EXTRAIT FOURNI:

Le Conseil constitutionnel a rendu une décision le 23 novembre 2012, c’est-à-dire pendant vos débats sur le sujet, qui censurait des dispositions de l’article L. 120-1, mais qui ne précisait pas les modalités de la participation du public. Le Conseil s’est contenté, une nouvelle fois, du service minimum, car il s’est appuyé, sans le reconnaître explicitement, sur la notion d’incompétence négative en affirmant que le législateur avait privé de « garanties légales » l’exigence constitutionnelle de participation du public en ne prévoyant pas que celle-ci s’applique aux dispositions non réglementaires. Le Conseil a donc conservé le silence sur le fond du sujet et sur les modalités de la participation, alors que sa position était particulièrement attendue puisque la loi Grenelle 2 créant l’article L. 120-1 du code de l’environnement n’avait pas été soumise à son contrôle a priori et qu’il avait déjà – dans une décision du 13 juillet 2012 – éludé cette question, à l’occasion de l’examen d’une QPC relative à la constitutionnalité de l’article L.512-5 du même code qui prévoyait des modalités de participation à la procédure d’autorisation d’installations classées identiques à celles censurées dans la décision du 14 octobre 2011. Le Secrétariat général du Gouvernement proposait au Conseil constitutionnel d’effectuer une lecture combinée des articles L. 512-5 et L. 120-1 permettant de déclarer ces dispositions conformes à la Constitution. Écartant cette option, le Conseil constitutionnel s’est contenté de reproduire sa décision du 14 octobre 2011 en s’en tenant au registre de l’incompétence négative.

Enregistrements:
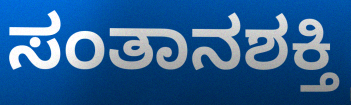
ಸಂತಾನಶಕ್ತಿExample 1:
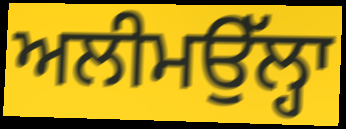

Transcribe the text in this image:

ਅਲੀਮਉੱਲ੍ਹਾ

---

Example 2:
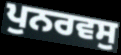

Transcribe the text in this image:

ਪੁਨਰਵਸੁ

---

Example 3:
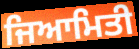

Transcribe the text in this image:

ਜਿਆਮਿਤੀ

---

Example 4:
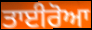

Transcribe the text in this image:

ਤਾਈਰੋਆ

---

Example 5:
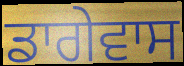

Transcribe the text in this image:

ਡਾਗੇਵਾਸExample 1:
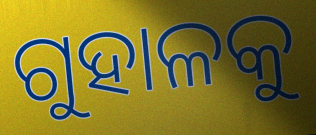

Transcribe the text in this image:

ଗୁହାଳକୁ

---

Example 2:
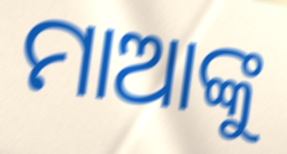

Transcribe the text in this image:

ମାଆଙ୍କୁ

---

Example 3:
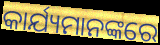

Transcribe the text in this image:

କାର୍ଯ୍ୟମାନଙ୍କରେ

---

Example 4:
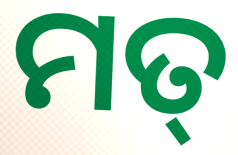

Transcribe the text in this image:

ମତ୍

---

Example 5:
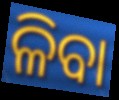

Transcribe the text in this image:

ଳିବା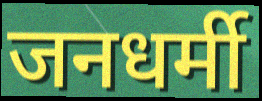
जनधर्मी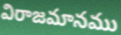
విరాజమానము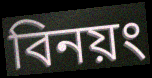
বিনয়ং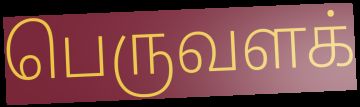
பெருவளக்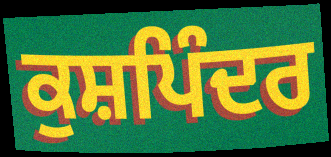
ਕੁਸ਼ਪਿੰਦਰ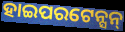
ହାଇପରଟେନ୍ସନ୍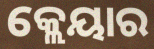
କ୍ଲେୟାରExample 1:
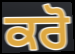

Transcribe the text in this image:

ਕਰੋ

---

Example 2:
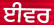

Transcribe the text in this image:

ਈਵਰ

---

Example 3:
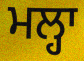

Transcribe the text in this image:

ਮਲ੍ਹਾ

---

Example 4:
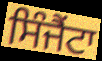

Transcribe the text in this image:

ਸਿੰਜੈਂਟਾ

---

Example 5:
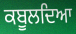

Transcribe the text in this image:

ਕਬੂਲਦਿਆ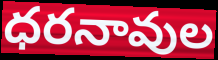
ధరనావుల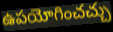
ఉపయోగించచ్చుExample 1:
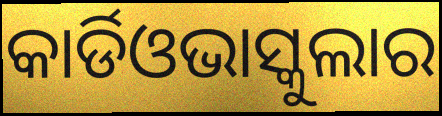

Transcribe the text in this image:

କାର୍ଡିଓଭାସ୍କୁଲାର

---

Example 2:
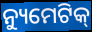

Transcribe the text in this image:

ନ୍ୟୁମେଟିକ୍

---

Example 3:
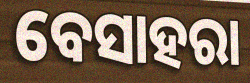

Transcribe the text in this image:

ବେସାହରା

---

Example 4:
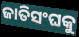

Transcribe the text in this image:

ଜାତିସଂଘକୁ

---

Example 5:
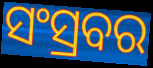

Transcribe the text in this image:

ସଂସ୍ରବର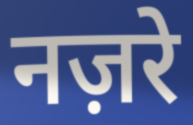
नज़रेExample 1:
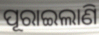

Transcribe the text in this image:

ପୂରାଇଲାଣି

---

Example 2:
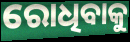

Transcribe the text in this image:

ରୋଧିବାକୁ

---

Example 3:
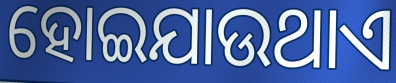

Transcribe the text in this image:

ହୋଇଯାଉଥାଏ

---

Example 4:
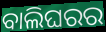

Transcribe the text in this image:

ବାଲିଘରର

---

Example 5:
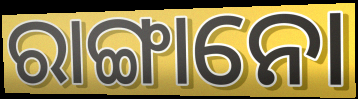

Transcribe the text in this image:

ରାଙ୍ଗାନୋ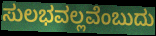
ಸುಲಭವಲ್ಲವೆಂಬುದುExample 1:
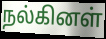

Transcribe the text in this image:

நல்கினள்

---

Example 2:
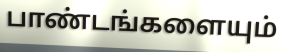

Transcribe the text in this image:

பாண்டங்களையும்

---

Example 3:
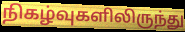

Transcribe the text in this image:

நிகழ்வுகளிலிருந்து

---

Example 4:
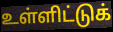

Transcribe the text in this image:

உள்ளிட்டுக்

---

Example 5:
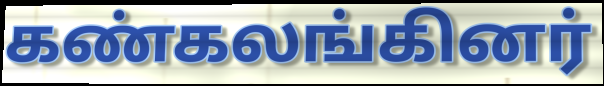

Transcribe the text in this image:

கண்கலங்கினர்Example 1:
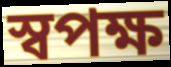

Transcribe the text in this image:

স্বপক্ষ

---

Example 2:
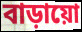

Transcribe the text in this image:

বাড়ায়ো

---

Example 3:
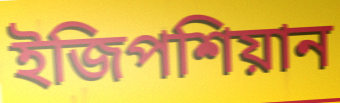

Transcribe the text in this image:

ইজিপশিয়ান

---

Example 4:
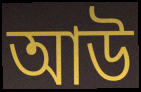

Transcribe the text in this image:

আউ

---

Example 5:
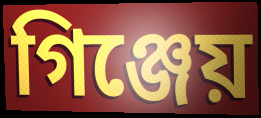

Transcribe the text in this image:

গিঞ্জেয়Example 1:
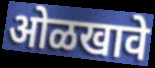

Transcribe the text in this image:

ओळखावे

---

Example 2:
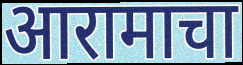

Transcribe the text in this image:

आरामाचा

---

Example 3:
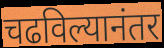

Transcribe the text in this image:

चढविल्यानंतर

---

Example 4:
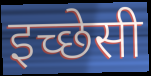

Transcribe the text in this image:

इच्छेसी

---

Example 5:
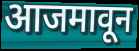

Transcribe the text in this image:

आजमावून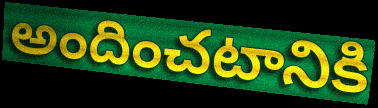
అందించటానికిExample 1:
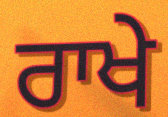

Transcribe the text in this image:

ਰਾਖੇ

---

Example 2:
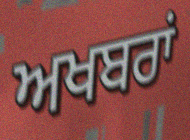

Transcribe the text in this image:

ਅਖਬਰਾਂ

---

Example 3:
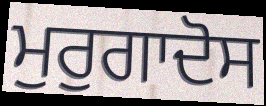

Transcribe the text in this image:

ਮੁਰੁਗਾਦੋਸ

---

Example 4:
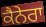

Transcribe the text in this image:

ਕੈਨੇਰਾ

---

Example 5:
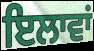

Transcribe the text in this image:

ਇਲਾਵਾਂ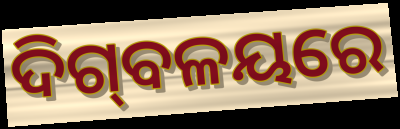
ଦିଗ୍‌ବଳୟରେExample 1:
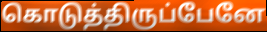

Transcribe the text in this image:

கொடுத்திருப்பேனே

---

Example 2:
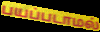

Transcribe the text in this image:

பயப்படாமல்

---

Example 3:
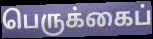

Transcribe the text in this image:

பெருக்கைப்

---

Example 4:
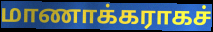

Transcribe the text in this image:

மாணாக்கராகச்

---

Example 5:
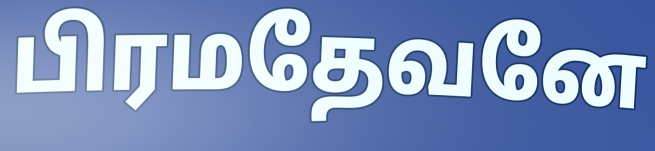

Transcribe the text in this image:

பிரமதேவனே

EXERCICE: Dans l'extrait sur le Conseil constitutionnel, qu'a proposé le Secrétariat général du Gouvernement au Conseil pour déclarer les dispositions conformes à la Constitution ?

CORRIGÉ: Il proposait d'effectuer une lecture combinée des articles L. 512-5 et L. 120-1.